Collected data
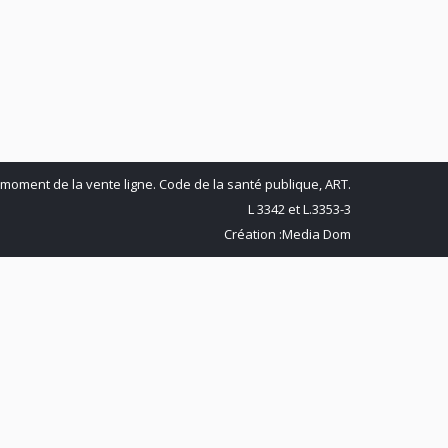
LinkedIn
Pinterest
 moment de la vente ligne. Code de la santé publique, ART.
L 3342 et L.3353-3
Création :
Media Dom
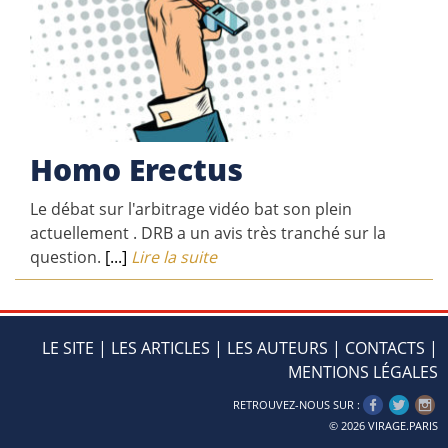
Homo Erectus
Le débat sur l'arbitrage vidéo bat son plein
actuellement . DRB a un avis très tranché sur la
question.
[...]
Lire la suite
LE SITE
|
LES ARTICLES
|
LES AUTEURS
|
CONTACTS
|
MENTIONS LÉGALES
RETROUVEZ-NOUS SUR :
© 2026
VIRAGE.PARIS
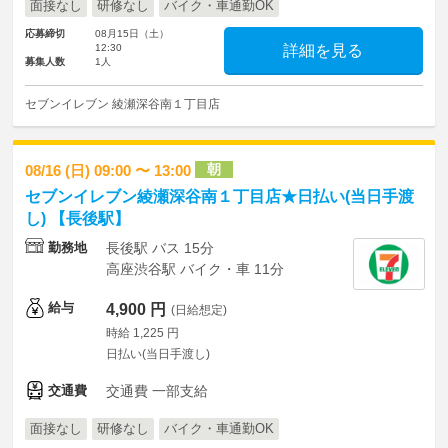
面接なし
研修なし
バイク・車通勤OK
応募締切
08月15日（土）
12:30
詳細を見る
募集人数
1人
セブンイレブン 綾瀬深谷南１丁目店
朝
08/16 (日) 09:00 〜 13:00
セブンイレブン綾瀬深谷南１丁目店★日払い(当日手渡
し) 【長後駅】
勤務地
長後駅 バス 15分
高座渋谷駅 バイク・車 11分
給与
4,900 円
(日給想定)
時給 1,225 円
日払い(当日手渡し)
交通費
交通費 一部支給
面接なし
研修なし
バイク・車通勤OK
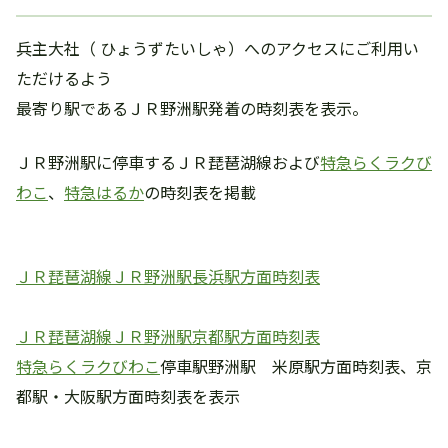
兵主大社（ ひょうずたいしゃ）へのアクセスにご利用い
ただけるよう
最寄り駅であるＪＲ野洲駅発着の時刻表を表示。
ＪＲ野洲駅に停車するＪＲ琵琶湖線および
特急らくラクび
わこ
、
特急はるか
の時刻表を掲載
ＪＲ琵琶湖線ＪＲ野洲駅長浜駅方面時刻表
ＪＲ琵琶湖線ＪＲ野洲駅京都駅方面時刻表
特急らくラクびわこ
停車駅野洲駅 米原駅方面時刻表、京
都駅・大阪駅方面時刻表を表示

==

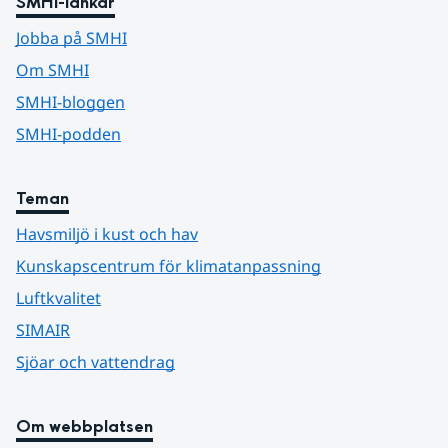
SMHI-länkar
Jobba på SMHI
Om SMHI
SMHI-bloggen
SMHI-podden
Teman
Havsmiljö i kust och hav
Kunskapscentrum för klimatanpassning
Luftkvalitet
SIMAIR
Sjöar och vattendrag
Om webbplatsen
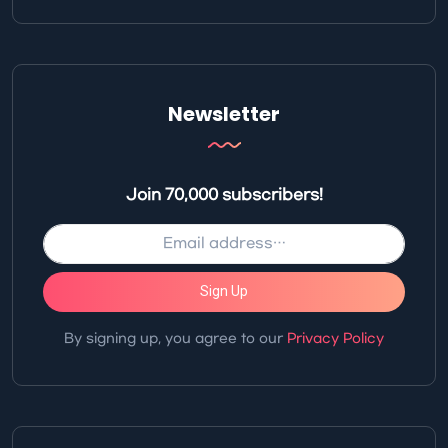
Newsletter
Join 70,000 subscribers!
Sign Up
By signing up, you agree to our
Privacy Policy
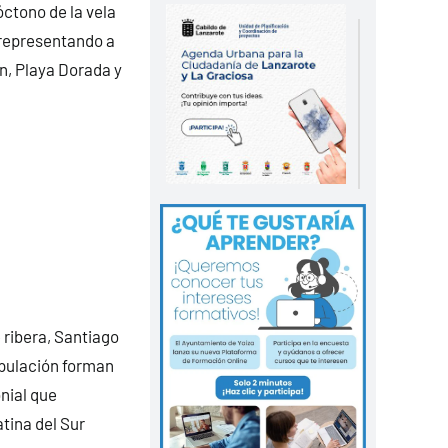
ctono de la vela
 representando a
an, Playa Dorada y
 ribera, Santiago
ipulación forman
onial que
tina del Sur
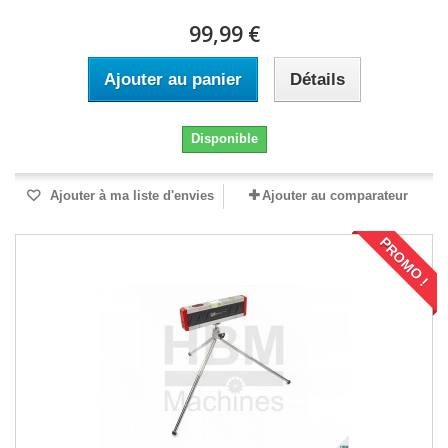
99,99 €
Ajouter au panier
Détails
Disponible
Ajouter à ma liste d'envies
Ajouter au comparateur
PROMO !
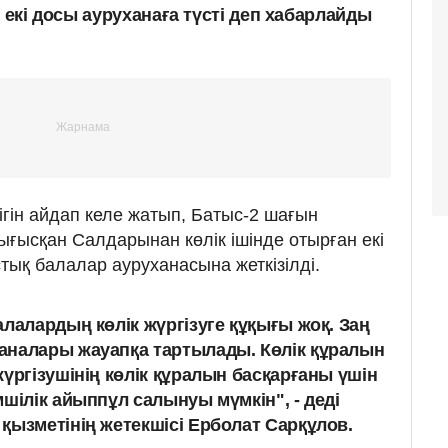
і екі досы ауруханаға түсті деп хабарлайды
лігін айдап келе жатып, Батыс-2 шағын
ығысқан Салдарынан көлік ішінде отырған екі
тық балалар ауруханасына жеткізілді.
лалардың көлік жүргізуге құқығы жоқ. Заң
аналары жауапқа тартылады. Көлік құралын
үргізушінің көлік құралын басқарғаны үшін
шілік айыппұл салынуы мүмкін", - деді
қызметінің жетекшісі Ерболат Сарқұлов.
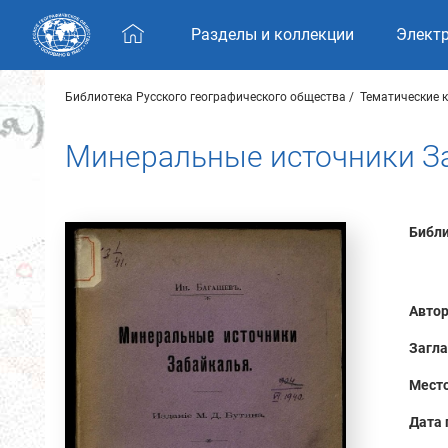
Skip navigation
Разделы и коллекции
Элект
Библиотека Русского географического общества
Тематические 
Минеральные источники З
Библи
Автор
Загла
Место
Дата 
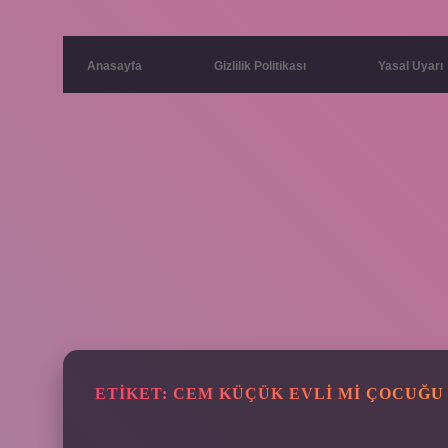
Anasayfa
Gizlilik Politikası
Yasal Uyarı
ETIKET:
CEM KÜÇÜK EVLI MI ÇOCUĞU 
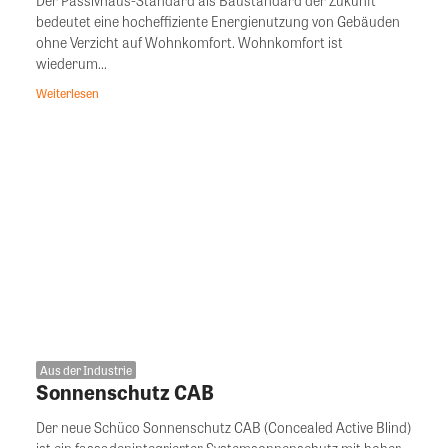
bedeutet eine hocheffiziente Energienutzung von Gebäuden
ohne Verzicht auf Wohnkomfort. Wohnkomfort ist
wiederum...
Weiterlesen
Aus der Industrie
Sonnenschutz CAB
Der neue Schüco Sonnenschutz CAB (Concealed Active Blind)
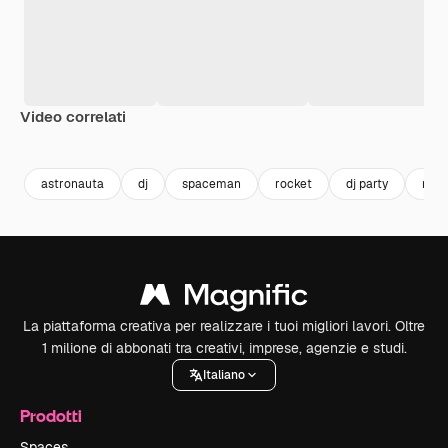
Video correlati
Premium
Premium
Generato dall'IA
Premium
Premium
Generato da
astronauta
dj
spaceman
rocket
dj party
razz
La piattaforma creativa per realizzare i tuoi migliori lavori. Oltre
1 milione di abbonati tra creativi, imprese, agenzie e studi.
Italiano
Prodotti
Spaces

:: Task statement ::
Filter the listing above and copy every line that contains the string "Sonnenschutz". Matching is case-sensitive.

:: Expected answer ::
Sonnenschutz CAB
Der neue Schüco Sonnenschutz CAB (Concealed Active Blind)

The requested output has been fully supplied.